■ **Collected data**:
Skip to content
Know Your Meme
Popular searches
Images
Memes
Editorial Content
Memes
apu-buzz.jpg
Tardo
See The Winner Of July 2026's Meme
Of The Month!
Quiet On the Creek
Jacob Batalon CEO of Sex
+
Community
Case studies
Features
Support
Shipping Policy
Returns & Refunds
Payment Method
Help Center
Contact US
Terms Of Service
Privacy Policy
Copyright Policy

--

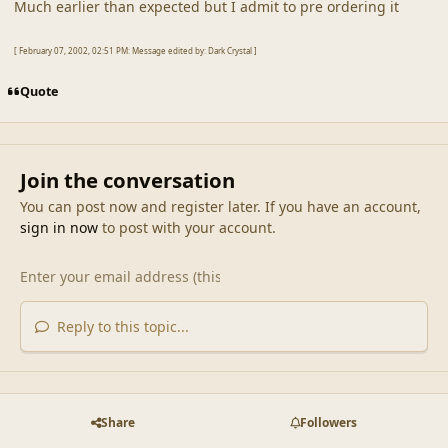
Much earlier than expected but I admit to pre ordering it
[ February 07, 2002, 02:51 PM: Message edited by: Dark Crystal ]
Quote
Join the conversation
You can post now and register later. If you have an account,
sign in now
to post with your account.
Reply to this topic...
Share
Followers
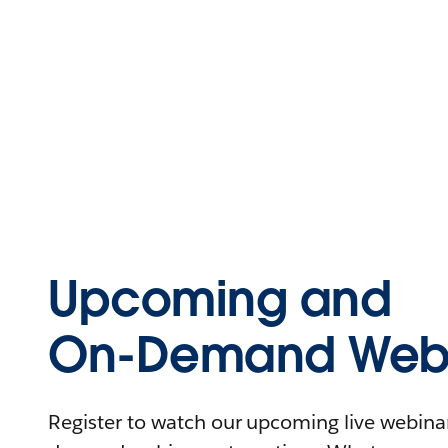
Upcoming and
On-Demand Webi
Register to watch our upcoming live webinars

...

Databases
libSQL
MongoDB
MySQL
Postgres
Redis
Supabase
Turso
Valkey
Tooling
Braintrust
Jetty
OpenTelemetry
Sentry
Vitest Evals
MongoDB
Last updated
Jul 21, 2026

■ **How to complete this task**:
Retype the lines of the records verbatim, beginning at the line that contains "Upcoming and" and stopping after the line that contains "Register to watch our upcoming live webinars".

■ **Response below**:
Upcoming and
On-Demand Webi
Register to watch our upcoming live webinars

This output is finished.